Shapiro to lead Canadian practice at Dickinson Wright
Dickinson Wright LLP has appointed lawyer Mark Shapiro to lead its Toronto-based Canadian practice.

Dickinson Wright, a business law firm with offices on both sides of the U.S.-Canada border, says Shapiro will be responsible for providing “overall strategic direction of the practice” and managing the firm’s internal committees.

“Mark brings over 19 years of legal and management experience and is a recognized leader within the firm. As we continue to grow our presence in Canada, I am confident that Mark possesses the leadership and management skills to lead our Canadian practice,” said William Burgess, CEO of Dickinson Wright, in a press release.

Shapiro, for his part, said he is looking forward to his new role.

“I’m honoured and excited to lead Dickinson Wright’s Canadian practice,” Shapiro said. “Our practice has grown significantly over the last seven years and now includes so many well-respected and recognized lawyers. I look forward to leading the firm as we continue to serve both our Canadian and U.S. clients in a wide variety of transactional and litigation matters across a range of industries and legal practice areas.”

Construction Lien Act goes under review
The Ministry of the Attorney General has launched a review of the Construction Lien Act to look into payment issues within the construction sector.

The government selected Borden Ladner Gervais LLP senior partner Bruce Reynolds to conduct the review, which comes in response to “stakeholder concerns related to prompt payment and effective dispute resolution in Ontario’s construction industry, such as encouraging timely payment for services and materials, and making sure payment risk is distributed fairly,” the MAG said in an announcement.

Another BLG lawyer, Sharon Vogel, will assist Reynolds with the review, which is expected to conclude by the end of this year. It will involve “extensive consultation” with the construction industry and a report to the province.

Liberals call for diversity on the bench
Two Liberal MPs are calling for greater diversity of the judiciary. MPs Irwin Cotler and Sean Casey say “there is no shortage of meritorious candidates” for the bench who come from minority backgrounds.

“Canada’s judiciary should be made up of highly qualified people who reflect our country in all its diversity. It is therefore unacceptable that, according to the government, statistics about the diversity of judicial appointments are ‘not readily available,’” the MPs said in a statement released last week.

“While merit and judicial excellence must clearly be prerequisites when making appointments to the bench, there is no shortage of meritorious candidates from minority communities. In fact, as a whole, the judiciary can only be truly excellent if it reflects the society it is entrusted to judge.”

Canadians are more likely to have confidence in the legal system “if judges share our variety of experiences and backgrounds,” the MPs said.

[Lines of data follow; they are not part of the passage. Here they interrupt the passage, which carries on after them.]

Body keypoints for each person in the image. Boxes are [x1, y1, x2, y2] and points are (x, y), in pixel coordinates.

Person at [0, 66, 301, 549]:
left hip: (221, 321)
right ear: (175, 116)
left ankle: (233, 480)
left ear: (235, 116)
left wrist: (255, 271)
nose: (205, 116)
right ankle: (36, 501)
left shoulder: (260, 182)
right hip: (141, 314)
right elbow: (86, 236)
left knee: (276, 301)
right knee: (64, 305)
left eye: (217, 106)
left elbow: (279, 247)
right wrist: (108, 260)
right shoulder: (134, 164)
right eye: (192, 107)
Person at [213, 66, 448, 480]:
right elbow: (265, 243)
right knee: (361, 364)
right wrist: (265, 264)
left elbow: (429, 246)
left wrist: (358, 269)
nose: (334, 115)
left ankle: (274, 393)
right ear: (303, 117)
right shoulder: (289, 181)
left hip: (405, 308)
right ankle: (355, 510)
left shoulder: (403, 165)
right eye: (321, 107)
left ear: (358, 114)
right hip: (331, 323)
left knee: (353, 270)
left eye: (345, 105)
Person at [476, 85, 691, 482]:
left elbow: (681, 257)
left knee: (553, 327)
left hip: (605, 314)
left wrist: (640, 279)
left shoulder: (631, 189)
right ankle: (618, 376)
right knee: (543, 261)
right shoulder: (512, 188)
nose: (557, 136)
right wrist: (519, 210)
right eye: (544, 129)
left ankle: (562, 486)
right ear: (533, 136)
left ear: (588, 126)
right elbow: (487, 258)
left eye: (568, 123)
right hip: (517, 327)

“Moreover, in the words of Chief Justice Beverley McLachlin, judges ‘arrive at the bench shaped by their experiences and by the perspectives of the communities from which they come.’ A broader range of judicial perspectives can only enhance the quality of court decisions.”

The MPs cited a 2012 investigation by The Globe and Mail found that just two of 100 new judges named by the federal government were visible minorities.

Law Times poll
The results for the latest Law Times online poll are in. Respondents are divided about what the Law Society of Upper Canada should do about the Law Practice Program in light of law students’ concerns about it.

Law students recently wrote to LSUC treasurer Janet Minor with concerns that unpaid placements under the LPP could affect paid articling positions. They also said there are significant equity concerns as disadvantaged groups are more likely to turn to the program.

But 37 per cent of poll participants said the law society should do nothing now as the program is a pilot project and should be left to run its course. Another 35 per cent of respondents suggested scrapping the project altogether and coming up with something better.

Still another 20 per cent of respondents said the law society should mandate paid work placements to address the concerns about affordability and equity, while eight per cent said LSUC should provide more financial assistance to students.